15 Section 3.3.2.3 of this decision explains why the Gas Accord V Settlement is in the public interest from a safety and reliability perspective, and that the subsequent safety phase decision will address other pipeline safety measures to be taken over the four-year rate cycle.

16 Although the first Gas Accord adopted a partial roll-in of the costs of Line 400 and Line 401, that roll-in did not apply to the G-XF shippers serving southern California.

17 At the time the FTSA was entered into, the G-XF service was provided under PG&E's Schedule XT-1. In March 1994, SDG&E and PG&E executed a Pipeline Expansion Transportation Service Agreement, which allowed PG&E to transport gas for SDG&E on Line 401 until the December 1991 FTSA was approved by the Commission. Exhibit A to the March 1994 agreement specified the delivery point to Kern River Station. (See Ex. 18, Att. 1B.) Subsequently, an amendment to the FTSA was agreed to in December 1996, but this amendment did not change the Exhibit A attached to the December 31, 1991 FTSA. Section 9 of the December 1996 amendment provides that SDG&E agrees to "actively support PG&E's Gas Accord before the CPUC." (See Ex. 18, Att. 1F.)

18 PG&E contends that the November 1997 Exhibit A was generated as the result of a request by SDG&E to assign a portion of its expansion capacity to Husky Oil and Gas Marketing, Inc. (Husky) for a limited term, and at the end of the term, all of the capacity would revert to SDG&E. When this Exhibit A was revised, PG&E contends that a clerical error resulted in two delivery points instead of a single delivery point to Kern River Station. PG&E contends that at no time did SDG&E or Husky request an additional delivery point, nor did PG&E state it was agreeing to an additional delivery point.

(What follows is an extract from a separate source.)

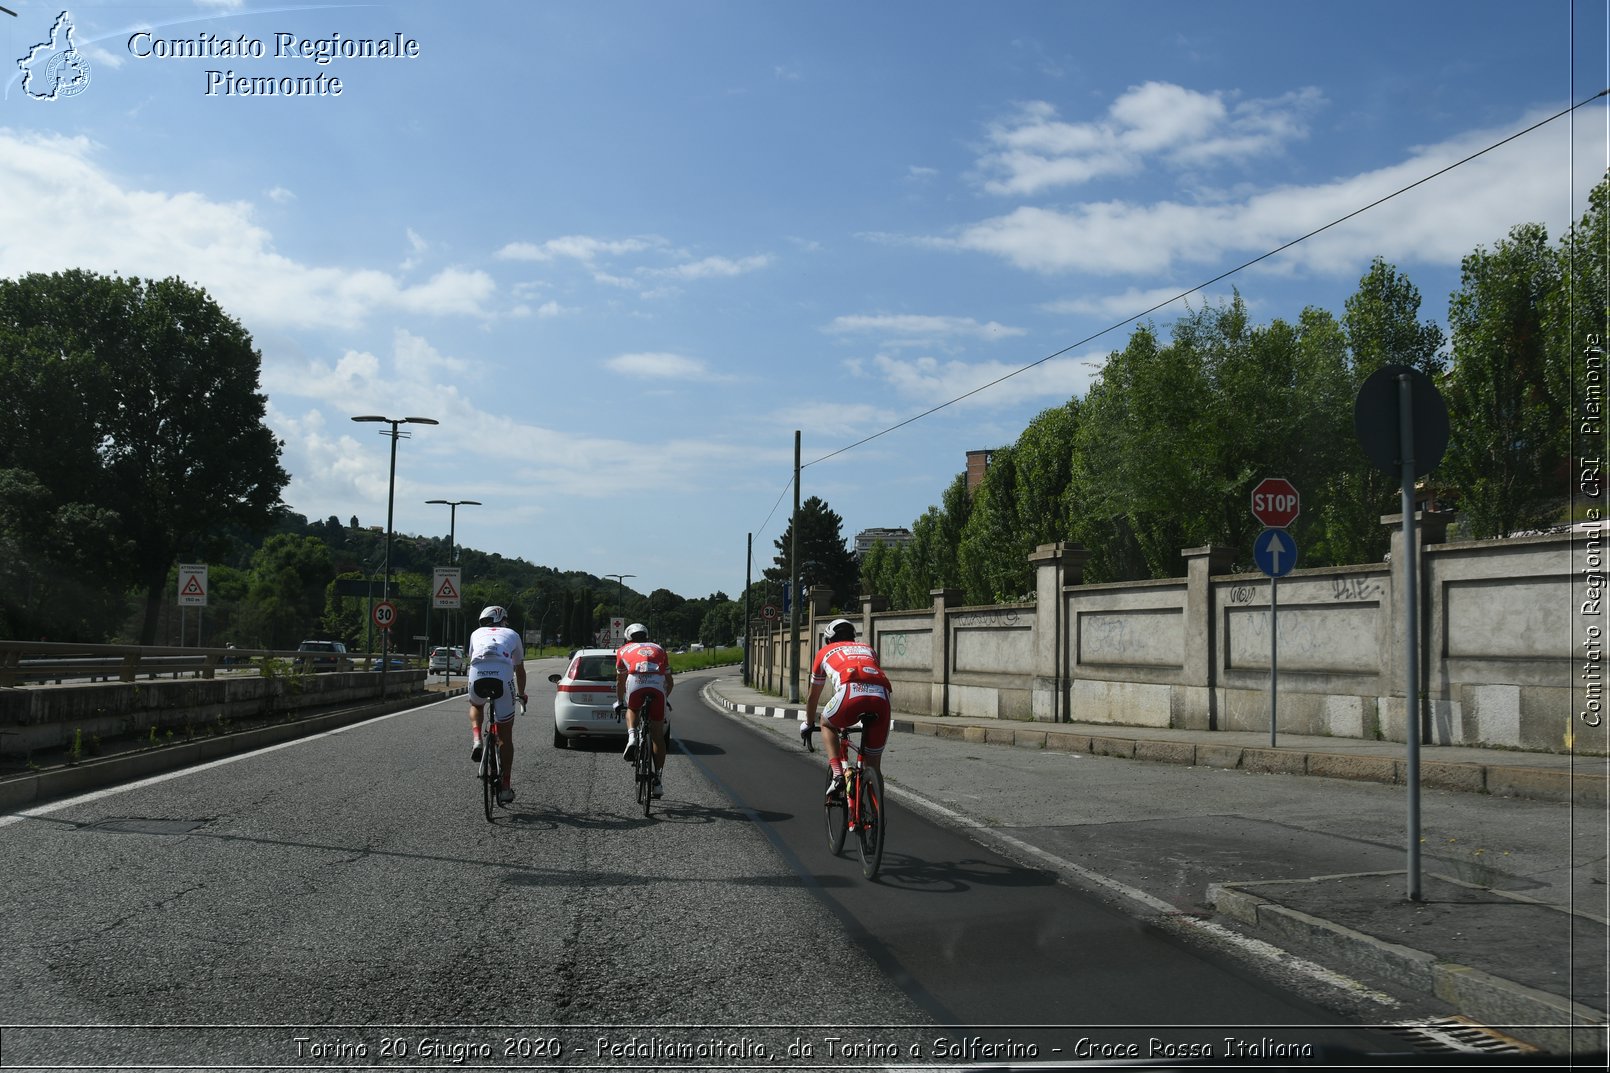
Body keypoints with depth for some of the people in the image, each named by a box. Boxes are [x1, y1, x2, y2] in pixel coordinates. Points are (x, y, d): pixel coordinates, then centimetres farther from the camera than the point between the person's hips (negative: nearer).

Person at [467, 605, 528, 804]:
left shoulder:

19 In section II.B.1 of the first Gas Accord settlement for "G-XF Firm Service," it states "Delivery point as set forth in Exhibit A to each firm contract." (73 CPUC2d at 804.)

20 PG&E's testimony in Exhibit 18 at 1-6 quotes from the motion to adopt the original Gas Accord settlement in A.96-08-043 to support its argument that the Schedule G-XF tariff would be modified. The quote states in part that "Since at least 1991, two years before the commercial operation of the [Line 401] Expansion, PG&E has clearly stated to firm Expansion shippers that delivery-point flexibility would not be permitted if it created a revenue shortfall for PG&E." Section 9 of the December 1996 amendment to the FTSA states in part that "SDG&E agrees to ... actively support PG&E's Gas Accord before the CPUC." (Ex. 18, Att. 1F.)

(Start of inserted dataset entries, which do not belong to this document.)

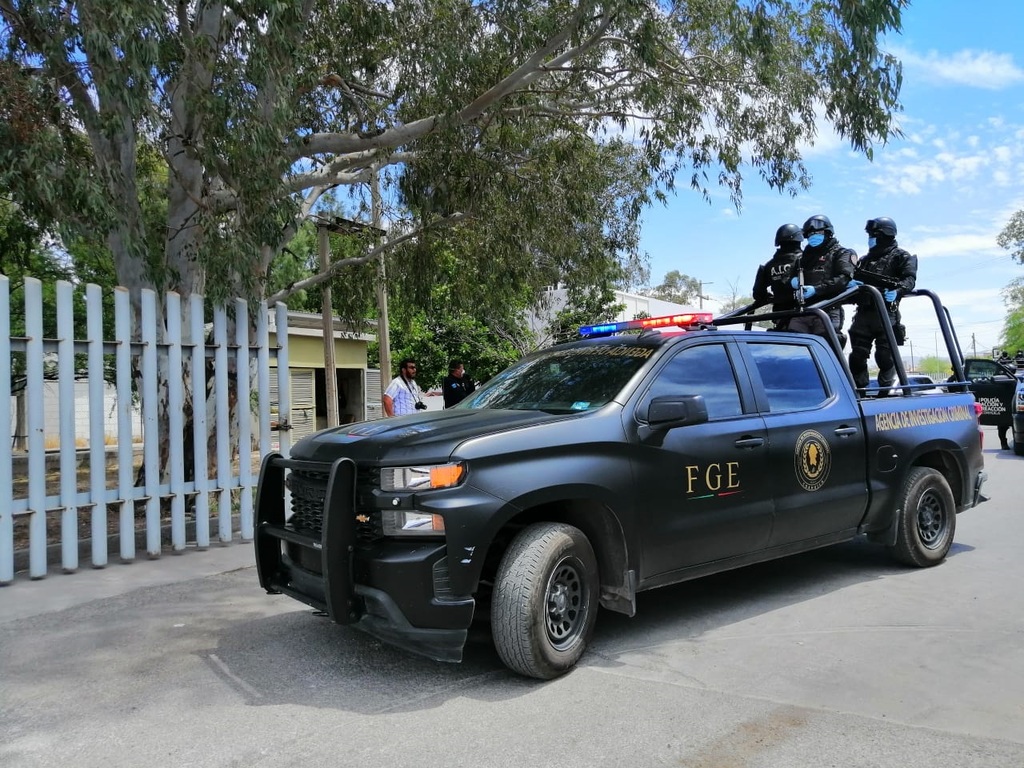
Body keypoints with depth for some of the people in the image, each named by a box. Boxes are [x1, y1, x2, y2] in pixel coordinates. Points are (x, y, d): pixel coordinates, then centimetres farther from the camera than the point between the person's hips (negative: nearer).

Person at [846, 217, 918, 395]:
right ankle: (858, 391, 7)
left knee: (885, 355, -9)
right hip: (863, 313, 6)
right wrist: (852, 284, -5)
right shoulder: (865, 260, 28)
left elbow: (910, 279, -5)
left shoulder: (901, 257, 9)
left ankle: (886, 392, -5)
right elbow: (854, 278, 21)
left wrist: (897, 290, -27)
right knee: (857, 355, 1)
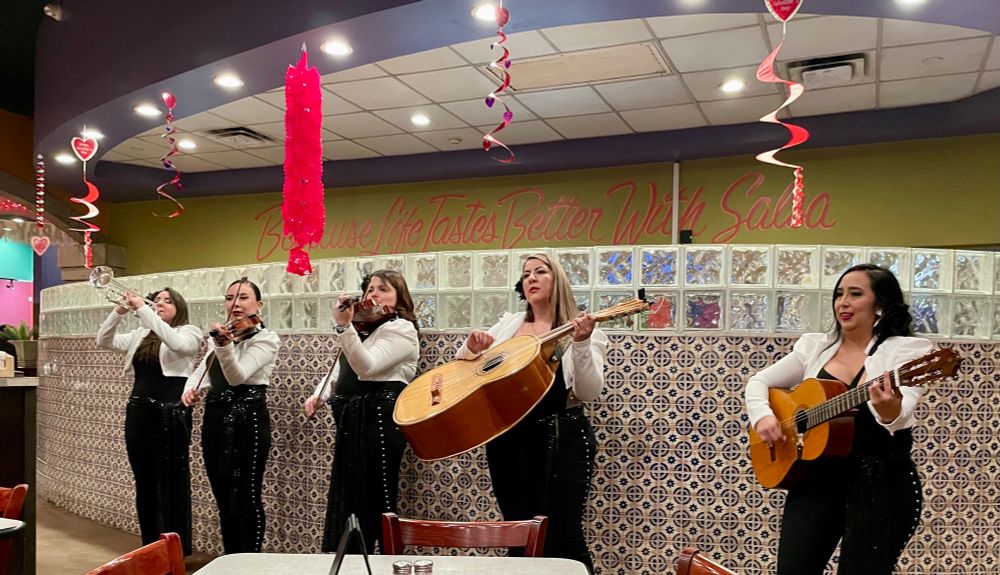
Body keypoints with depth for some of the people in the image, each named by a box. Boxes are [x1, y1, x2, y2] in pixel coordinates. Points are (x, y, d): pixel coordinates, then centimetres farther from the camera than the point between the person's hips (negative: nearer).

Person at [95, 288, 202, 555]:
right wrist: (120, 310, -5)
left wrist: (142, 309, -23)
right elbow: (104, 340, 10)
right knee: (144, 483, 12)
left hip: (170, 415, -6)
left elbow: (175, 342, -23)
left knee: (172, 483, -1)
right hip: (138, 413, 6)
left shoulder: (189, 332, -1)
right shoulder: (140, 335, 16)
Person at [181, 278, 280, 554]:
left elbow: (237, 376, -22)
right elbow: (201, 371, 19)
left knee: (246, 499, -3)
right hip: (215, 419, 7)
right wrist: (189, 388, -3)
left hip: (247, 421, -7)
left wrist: (224, 345, -39)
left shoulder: (266, 338, -8)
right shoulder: (220, 336, 14)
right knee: (224, 498, 15)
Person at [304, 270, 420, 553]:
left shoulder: (401, 328, -8)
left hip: (379, 419, -9)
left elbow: (366, 367, -23)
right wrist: (319, 395, 5)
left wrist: (344, 326, -33)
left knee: (374, 503, -4)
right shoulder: (365, 328, 20)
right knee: (345, 500, 15)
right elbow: (340, 371, 24)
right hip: (351, 420, 9)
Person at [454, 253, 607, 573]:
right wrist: (471, 349, -7)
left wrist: (581, 344, -27)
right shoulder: (508, 325, 10)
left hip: (561, 438, -4)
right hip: (508, 437, 4)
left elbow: (589, 393, -13)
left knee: (562, 536, -3)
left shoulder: (583, 331, -2)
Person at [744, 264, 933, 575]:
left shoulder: (907, 350, -7)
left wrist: (890, 409, -47)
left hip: (882, 481, -4)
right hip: (817, 475, 4)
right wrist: (762, 416, -9)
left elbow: (899, 418, -24)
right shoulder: (815, 345, 7)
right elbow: (759, 381, 11)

21 The Negotiated Period under the December 1996 amendment began "on the date the CPUC approves this amendment and shall continue until the later of (a) five years from the date or (b) the end of the Gas Accord period, as approved by the CPUC."

22 For example, section 7.10 of the FTSA provides that the FTSA is "subject to the applicable provisions of PG&E's Rate Schedule XT-1, or superseding rate schedule(s) and [PG&E's] General Terms and Conditions," and "in the event of a conflict or ambiguity between this Agreement and PG&E's Rate Schedule XT-1 or PG&E's General Terms and Conditions applicable for service provided Shippers, the terms of this Agreement shall govern. Section 7 of the December 1996 amendment provides in part that "Following the Negotiated Period, SDG&E shall have a right to whatever delivery point options are available in effective CPUC-approved tariffs applicable to long-term firm Expansion service. (Also see Exhibit 18 at 1-5, and 12 R.T. 1191, lines 8-20.)

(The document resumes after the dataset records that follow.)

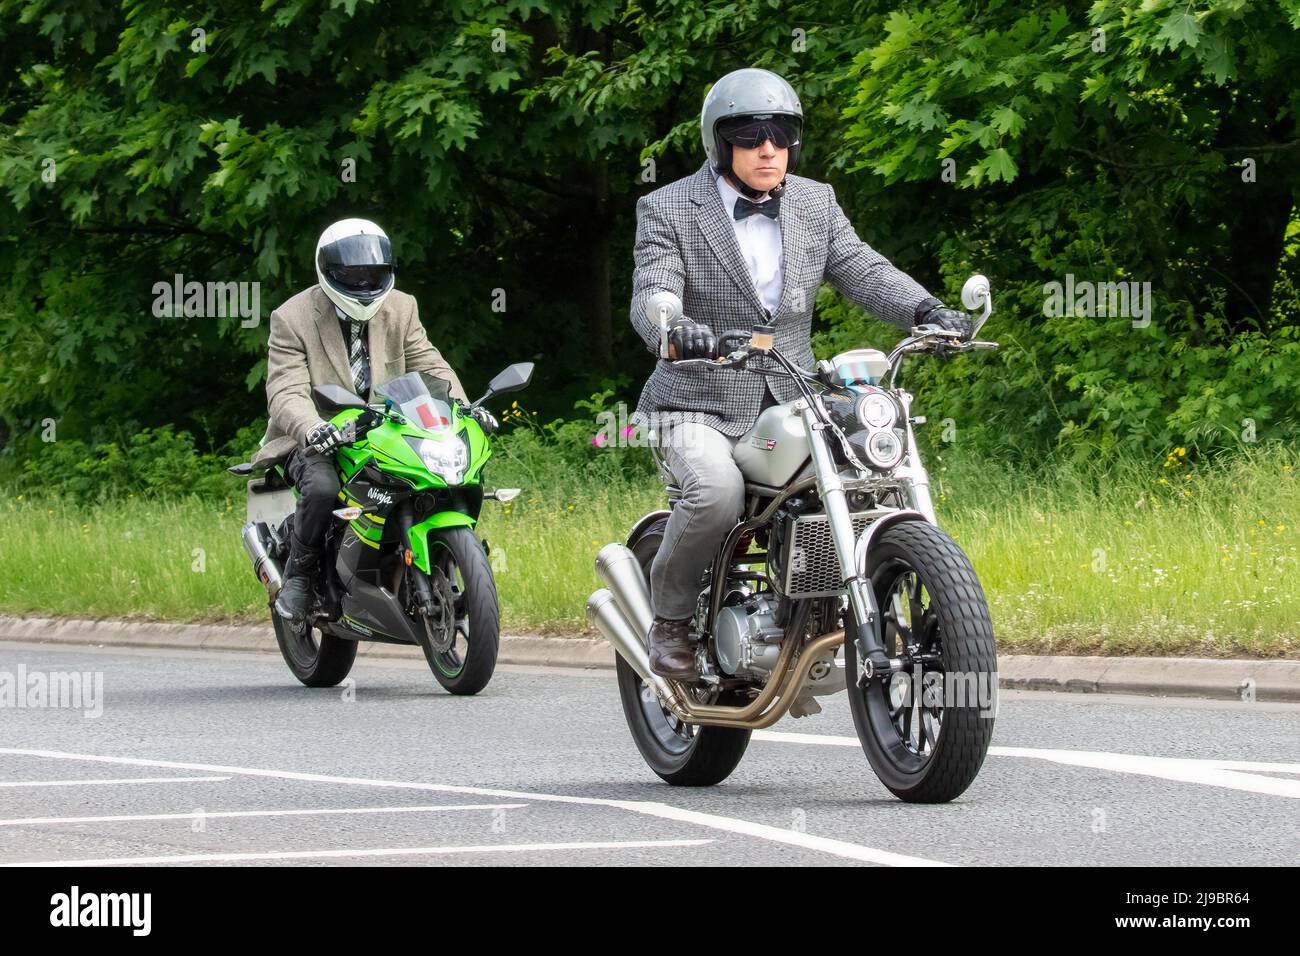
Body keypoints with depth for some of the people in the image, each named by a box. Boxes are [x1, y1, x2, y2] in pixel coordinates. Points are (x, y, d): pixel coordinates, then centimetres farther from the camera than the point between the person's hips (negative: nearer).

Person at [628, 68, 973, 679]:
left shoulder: (816, 204, 11)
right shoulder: (668, 211, -3)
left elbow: (863, 271, -1)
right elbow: (650, 294, -18)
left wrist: (927, 312, -22)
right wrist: (676, 331, -43)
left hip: (793, 402, 5)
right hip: (701, 405, -5)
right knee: (718, 491, -33)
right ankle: (670, 619, -8)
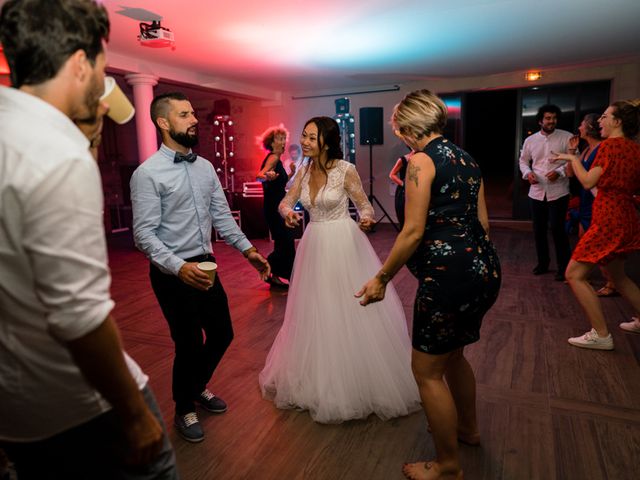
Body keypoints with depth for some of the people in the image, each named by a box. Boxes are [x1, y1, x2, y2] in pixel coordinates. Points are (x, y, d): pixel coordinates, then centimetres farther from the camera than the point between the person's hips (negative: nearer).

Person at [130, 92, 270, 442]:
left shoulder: (205, 167, 6)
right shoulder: (148, 173, -14)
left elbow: (221, 216, 11)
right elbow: (144, 234, -18)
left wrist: (247, 249, 5)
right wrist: (179, 267, -30)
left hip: (205, 266, 7)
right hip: (173, 273, -6)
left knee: (222, 334, 16)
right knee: (189, 345, 5)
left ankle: (197, 387, 45)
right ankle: (184, 410, 35)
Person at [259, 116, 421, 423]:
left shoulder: (346, 170, -11)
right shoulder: (304, 170, 5)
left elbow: (365, 206, -6)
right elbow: (285, 202, 5)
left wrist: (367, 220, -29)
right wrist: (287, 212, -19)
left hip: (344, 245, -6)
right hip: (315, 245, 6)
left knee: (350, 312, 2)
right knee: (316, 313, 15)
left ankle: (360, 381, 24)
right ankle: (322, 381, 37)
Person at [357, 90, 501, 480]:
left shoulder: (422, 160, -12)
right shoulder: (467, 159, 13)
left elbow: (414, 231, -17)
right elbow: (482, 221, 15)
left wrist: (381, 278, -9)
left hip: (447, 275, -9)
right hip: (484, 270, 9)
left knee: (427, 370, 7)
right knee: (452, 354, 28)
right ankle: (468, 428, 49)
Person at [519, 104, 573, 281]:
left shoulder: (566, 137, -2)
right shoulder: (530, 140, 7)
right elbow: (523, 160, 16)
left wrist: (559, 172, -19)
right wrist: (528, 173, -4)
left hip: (558, 192, -4)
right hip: (536, 192, 4)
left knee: (558, 229, -4)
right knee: (539, 230, 11)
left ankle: (563, 266, 11)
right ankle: (543, 263, 29)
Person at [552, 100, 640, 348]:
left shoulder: (610, 145, -13)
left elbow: (588, 181, -15)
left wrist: (572, 158, -2)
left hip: (608, 220, -9)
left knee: (574, 275, -5)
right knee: (616, 274, 26)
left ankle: (601, 335, -4)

23 This proceeding does not address the reasonableness of PG&E's conduct in not pursuing that particular pipeline replacement project earlier.

24 We also note that in R.11-02-019, the Commission is examining whether additional expenditures are needed for pipeline safety and how ratemaking policies, practices, and incentives can be better aligned to reflect and to ensure safe and reliable gas service.